What to produce –
Your answer should consist of the lines in the following data that contain "wire".

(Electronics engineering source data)
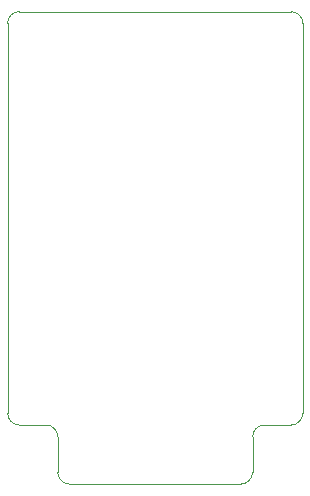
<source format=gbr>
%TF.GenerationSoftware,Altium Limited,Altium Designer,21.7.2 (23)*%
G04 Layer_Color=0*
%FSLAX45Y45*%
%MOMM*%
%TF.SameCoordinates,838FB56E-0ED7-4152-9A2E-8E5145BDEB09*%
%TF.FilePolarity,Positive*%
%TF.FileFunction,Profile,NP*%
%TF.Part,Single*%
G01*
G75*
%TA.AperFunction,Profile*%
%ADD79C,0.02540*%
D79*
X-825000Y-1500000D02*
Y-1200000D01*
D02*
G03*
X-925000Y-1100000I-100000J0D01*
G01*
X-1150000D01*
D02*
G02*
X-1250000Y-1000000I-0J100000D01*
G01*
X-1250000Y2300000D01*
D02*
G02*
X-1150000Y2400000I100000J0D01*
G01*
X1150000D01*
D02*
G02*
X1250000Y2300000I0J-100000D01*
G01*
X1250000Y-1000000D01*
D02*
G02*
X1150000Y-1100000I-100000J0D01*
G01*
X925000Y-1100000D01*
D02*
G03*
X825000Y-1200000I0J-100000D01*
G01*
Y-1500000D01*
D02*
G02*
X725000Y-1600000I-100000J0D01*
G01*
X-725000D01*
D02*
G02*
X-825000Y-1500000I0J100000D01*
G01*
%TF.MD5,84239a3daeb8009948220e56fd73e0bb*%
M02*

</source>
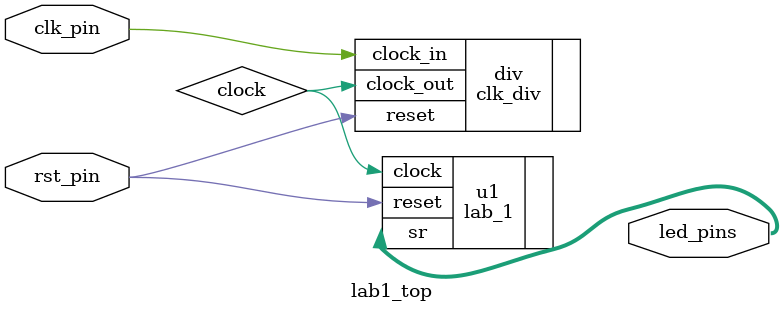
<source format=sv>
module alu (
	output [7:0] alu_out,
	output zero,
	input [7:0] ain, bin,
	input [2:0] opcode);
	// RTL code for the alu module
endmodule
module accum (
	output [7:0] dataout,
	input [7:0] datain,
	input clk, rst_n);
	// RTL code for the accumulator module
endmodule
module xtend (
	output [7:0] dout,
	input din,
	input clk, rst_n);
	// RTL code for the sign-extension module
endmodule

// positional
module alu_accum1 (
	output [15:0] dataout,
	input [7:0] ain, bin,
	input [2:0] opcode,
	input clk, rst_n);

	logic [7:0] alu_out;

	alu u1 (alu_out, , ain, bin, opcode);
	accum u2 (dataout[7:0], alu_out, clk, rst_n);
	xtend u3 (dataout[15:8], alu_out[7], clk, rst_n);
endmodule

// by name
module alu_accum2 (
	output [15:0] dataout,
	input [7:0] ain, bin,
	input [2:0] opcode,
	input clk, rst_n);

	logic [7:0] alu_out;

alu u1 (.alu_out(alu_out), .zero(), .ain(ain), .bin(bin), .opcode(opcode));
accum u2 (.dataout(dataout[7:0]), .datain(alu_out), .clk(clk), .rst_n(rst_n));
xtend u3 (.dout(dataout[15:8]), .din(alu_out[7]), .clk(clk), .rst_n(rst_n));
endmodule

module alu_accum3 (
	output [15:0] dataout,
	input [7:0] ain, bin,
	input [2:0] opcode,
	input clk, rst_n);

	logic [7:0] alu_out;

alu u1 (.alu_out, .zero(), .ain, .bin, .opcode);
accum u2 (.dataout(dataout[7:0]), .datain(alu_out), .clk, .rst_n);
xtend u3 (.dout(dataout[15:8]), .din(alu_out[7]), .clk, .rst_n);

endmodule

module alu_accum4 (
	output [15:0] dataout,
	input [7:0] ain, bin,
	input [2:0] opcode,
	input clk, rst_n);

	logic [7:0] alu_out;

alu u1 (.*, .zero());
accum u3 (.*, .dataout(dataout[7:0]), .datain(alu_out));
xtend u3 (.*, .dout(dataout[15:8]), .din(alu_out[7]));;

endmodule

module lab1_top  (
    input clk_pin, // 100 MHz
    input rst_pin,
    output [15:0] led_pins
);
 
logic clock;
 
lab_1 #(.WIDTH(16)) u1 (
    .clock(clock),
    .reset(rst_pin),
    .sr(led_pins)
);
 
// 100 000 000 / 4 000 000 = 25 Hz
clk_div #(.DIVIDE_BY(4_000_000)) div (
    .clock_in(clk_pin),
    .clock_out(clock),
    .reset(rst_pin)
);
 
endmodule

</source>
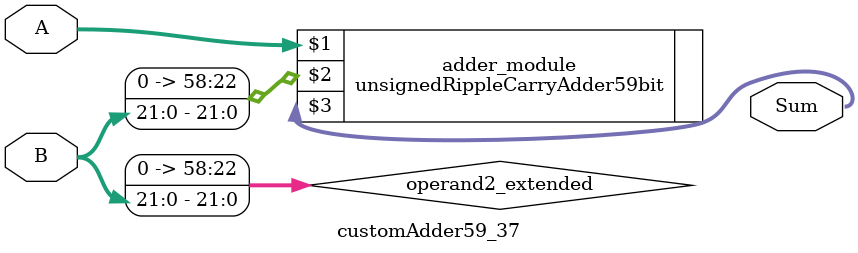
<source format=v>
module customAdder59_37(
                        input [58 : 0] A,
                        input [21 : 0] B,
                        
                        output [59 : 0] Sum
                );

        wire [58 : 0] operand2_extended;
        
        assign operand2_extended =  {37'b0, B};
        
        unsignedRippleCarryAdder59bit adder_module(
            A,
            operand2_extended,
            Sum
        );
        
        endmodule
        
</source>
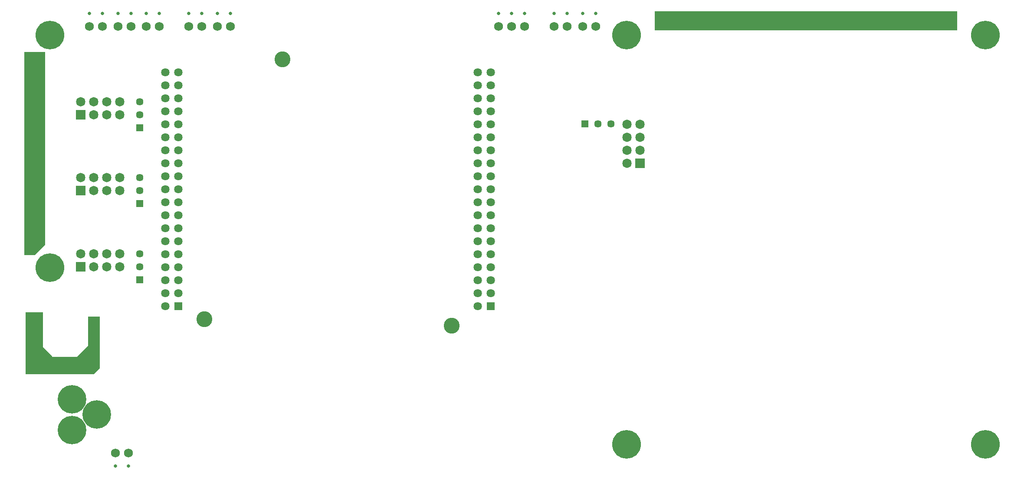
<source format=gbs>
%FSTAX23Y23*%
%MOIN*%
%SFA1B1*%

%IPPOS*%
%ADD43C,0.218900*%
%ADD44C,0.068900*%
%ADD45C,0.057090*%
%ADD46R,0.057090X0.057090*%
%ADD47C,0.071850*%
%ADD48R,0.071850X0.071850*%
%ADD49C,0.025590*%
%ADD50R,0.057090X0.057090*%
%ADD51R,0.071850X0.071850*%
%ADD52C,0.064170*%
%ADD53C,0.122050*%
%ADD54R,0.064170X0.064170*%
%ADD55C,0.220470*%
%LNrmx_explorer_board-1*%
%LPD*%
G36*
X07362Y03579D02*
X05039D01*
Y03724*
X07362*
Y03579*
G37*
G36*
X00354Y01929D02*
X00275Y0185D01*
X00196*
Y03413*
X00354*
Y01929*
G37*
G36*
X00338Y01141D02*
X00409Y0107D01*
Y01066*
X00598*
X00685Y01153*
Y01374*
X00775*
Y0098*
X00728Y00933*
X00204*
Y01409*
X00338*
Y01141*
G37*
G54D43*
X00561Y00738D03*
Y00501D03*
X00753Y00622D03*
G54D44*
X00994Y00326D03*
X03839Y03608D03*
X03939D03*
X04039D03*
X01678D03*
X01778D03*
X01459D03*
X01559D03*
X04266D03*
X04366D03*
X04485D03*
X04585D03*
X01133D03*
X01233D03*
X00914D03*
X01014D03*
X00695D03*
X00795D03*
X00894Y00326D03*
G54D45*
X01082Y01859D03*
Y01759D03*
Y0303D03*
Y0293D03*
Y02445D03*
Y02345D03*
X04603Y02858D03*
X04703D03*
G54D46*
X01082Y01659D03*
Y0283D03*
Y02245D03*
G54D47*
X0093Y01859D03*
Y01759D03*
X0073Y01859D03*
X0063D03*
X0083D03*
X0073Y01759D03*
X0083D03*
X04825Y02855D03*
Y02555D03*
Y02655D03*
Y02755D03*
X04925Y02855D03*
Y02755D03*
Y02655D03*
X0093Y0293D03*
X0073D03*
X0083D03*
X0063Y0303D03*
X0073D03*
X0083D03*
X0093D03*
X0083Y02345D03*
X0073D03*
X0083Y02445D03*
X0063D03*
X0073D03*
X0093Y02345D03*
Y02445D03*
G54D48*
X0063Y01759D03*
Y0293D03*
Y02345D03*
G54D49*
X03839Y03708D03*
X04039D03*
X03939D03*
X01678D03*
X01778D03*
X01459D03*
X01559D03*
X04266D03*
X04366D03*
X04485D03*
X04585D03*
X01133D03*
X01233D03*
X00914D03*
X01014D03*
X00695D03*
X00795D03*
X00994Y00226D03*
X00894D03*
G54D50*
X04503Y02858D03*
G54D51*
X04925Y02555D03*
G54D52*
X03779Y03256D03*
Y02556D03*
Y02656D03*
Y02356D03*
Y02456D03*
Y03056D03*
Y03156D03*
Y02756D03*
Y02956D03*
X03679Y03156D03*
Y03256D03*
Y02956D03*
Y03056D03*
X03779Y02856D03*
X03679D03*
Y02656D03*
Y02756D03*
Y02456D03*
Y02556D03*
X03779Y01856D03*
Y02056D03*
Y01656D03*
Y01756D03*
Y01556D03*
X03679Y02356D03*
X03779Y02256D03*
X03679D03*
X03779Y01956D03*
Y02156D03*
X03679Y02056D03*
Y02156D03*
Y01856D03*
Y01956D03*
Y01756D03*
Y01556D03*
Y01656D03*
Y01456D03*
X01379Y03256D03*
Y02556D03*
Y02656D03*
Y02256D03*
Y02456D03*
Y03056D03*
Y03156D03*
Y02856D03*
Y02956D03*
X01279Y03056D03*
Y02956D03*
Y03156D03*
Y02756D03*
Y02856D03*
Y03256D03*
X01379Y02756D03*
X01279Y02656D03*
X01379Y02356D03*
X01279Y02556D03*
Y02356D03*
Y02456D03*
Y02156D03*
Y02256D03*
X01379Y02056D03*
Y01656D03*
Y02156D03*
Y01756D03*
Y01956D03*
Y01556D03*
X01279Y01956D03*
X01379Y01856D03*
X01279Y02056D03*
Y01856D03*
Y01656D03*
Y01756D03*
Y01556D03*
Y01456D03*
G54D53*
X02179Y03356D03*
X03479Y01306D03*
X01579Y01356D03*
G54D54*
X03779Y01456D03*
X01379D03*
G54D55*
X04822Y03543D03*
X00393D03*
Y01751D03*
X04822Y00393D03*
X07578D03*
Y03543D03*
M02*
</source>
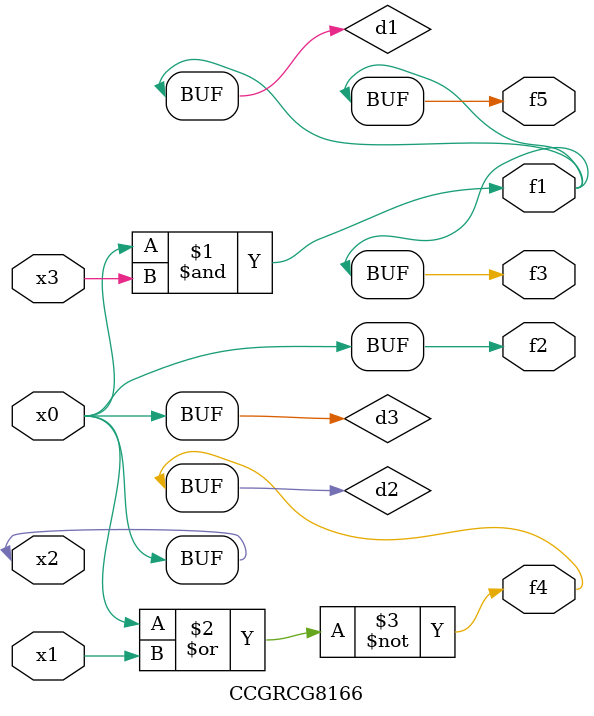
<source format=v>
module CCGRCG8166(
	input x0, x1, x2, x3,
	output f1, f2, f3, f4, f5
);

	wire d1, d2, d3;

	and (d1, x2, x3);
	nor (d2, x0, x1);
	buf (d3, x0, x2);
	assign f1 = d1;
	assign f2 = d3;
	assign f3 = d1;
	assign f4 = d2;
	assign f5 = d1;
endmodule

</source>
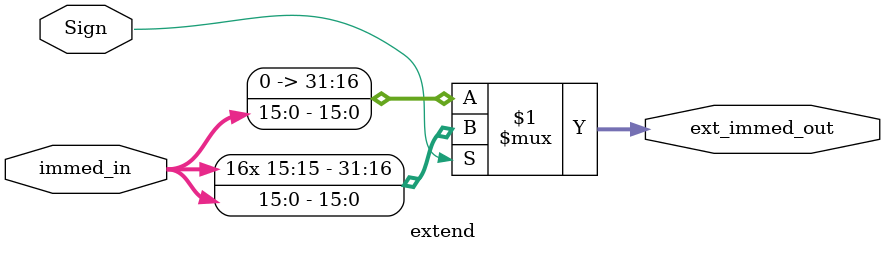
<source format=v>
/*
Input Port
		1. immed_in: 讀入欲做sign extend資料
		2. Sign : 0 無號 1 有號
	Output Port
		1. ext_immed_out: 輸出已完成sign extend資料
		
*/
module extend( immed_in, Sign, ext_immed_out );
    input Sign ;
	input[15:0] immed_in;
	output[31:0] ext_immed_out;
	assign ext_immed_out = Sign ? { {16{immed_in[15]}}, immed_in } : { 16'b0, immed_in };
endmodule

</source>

Written solution –
        wire [58 : 0] operand2_extended;
	wire d1, d2, d3;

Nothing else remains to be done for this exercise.